S. Africa AIDS activists step up pressure on gov’t
Thousands of South African AIDS activists marched on parliament on Wednesday, vowing to step up their campaign for free HIV drugs in the country hardest hit by the AIDS pandemic.
South Africa has an estimated 5 million people infected with HIV, the virus which causes AIDS - the highest caseload in the world. Activists say as many as 900 South Africans die every day of AIDS-related causes.
The Treatment Action Campaign (TAC) is demanding state hospitals treat 200,000 AIDS sufferers by 2006, and accuses President Thabo Mbeki’s government of stalling the provision of life-prolonging anti-retrovirals (ARVs).
“It is time that our president wakes up,” TAC chairman Zackie Achmat told a crowd of more than 2,000 singing and cheering supporters, including doctors and nurses who say the government is hobbling the AIDS fight.
TAC officials said they planned to rekindle a public protest campaign seeking to force wider distribution of ARVs in the public sector, saying South Africa does not have much time left to turn the tide against the disease.

TASK A
According to the article on South African AIDS activists, how many people in South Africa are estimated to be infected with HIV?
TASK B
Resume the article on South African AIDS activists, picking up after its final sentence.

[Stored data entries]

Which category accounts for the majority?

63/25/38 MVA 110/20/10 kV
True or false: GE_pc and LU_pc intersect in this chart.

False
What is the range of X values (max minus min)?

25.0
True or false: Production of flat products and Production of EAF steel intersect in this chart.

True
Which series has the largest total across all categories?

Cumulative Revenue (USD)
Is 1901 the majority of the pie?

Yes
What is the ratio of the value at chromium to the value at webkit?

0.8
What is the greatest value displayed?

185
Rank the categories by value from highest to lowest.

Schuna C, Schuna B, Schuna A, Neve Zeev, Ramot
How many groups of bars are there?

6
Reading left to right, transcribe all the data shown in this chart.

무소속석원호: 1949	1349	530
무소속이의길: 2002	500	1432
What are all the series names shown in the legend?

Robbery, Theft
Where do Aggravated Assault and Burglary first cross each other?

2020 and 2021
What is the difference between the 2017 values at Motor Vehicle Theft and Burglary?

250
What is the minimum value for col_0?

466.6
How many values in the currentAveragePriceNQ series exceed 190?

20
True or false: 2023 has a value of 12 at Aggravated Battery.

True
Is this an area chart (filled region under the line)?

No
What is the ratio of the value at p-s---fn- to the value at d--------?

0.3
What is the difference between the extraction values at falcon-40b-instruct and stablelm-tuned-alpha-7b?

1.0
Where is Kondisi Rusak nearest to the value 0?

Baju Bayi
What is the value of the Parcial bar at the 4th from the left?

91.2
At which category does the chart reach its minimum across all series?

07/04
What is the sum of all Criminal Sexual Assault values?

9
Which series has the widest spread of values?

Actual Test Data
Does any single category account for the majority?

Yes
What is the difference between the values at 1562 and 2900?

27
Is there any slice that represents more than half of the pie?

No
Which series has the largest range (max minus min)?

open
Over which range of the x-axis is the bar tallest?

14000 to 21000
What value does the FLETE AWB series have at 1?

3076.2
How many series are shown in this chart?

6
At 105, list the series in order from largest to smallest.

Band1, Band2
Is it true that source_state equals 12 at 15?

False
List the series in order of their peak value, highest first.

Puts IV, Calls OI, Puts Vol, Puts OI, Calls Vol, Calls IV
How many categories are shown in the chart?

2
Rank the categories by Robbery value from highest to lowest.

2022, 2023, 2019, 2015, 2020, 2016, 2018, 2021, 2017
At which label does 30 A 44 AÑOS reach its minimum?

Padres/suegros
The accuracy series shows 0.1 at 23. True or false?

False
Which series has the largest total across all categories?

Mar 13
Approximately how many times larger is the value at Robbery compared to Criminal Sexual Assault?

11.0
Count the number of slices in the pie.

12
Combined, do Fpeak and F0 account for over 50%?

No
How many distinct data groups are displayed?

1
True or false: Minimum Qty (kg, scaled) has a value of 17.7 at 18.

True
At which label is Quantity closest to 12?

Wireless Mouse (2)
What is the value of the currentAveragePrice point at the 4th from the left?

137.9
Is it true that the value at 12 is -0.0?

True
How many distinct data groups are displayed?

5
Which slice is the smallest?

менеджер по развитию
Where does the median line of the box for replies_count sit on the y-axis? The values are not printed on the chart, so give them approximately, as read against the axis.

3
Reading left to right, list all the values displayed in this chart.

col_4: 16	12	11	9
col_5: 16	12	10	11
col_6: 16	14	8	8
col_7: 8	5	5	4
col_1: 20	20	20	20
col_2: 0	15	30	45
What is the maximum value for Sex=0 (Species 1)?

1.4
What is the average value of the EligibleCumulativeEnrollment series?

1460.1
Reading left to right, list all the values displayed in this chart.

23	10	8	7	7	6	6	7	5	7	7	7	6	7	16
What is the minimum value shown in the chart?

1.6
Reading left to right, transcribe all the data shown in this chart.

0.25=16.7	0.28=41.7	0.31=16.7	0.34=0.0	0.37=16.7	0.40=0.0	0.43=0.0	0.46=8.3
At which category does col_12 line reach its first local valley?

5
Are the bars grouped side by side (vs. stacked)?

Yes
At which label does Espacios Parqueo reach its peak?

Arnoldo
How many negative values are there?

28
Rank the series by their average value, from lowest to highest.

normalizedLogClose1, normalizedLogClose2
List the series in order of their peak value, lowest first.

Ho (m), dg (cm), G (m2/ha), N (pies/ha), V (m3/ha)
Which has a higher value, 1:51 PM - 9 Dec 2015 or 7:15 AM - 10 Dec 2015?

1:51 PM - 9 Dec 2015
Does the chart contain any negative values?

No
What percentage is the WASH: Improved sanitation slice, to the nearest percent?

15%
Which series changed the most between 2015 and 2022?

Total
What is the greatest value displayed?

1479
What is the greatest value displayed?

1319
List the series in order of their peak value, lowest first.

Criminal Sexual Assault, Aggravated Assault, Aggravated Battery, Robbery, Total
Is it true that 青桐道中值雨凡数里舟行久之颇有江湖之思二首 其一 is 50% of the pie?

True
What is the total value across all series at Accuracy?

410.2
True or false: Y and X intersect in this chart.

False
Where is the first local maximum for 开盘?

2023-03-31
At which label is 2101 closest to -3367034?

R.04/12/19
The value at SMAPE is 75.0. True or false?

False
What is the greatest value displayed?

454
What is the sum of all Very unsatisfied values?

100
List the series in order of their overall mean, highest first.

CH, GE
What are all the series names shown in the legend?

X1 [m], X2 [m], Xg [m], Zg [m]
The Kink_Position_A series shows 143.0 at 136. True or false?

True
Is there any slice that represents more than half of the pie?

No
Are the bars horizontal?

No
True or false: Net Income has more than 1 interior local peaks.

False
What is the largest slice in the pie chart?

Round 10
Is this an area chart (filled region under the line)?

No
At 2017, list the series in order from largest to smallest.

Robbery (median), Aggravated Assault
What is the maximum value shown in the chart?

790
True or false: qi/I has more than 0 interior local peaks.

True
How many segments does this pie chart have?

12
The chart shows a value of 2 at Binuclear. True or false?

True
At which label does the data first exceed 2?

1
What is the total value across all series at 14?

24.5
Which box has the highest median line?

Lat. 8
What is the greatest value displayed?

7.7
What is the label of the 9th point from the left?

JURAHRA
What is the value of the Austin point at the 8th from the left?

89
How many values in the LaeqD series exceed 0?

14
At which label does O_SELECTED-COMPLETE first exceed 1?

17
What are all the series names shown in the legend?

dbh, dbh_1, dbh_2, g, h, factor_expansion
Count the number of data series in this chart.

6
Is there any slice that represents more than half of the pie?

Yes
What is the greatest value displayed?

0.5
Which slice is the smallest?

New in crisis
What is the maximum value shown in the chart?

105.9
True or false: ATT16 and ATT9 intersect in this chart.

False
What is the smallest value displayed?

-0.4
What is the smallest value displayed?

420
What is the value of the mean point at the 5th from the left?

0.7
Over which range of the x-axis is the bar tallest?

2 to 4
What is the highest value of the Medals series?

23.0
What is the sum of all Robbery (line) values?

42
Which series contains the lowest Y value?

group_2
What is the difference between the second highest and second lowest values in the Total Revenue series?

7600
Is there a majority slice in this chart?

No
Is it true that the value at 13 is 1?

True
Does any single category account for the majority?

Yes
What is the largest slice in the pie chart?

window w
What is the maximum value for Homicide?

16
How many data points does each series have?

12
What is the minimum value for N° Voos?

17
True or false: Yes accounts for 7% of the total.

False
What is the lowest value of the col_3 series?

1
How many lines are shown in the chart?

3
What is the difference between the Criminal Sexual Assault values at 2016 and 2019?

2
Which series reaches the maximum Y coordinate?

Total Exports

EXERCISE RESPONSE A
An estimated 5 million people.

EXERCISE RESPONSE B
“This year is the make-or-break year for the ARV programme,” TAC national manager Nathan Geffen told Reuters.
“If we don’t get a substantial increase in the numbers of people on ARVs this year, then the programme will be in serious trouble,” he said.
The government bowed to local and international pressure in 2003 and announced a national programme to distribute drugs in state hospitals.
But while Mbeki promised in February last year that 53,000 people would be on treatment in the public health sector by March 2005, TAC says that by the end of 2004 only 27,000 people were on treatment and that roll-out is painfully slow.
“This injustice exists because there is insufficient political leadership to make the programme a success,” the group said in a statement.
Mbeki, frequently accused by critics of moving too slowly against the epidemic, said in his state of the nation speech to parliament last week that South Africa’s AIDS plan was amongst the best in the world and was being implemented with “greater vigour” - although he gave no details.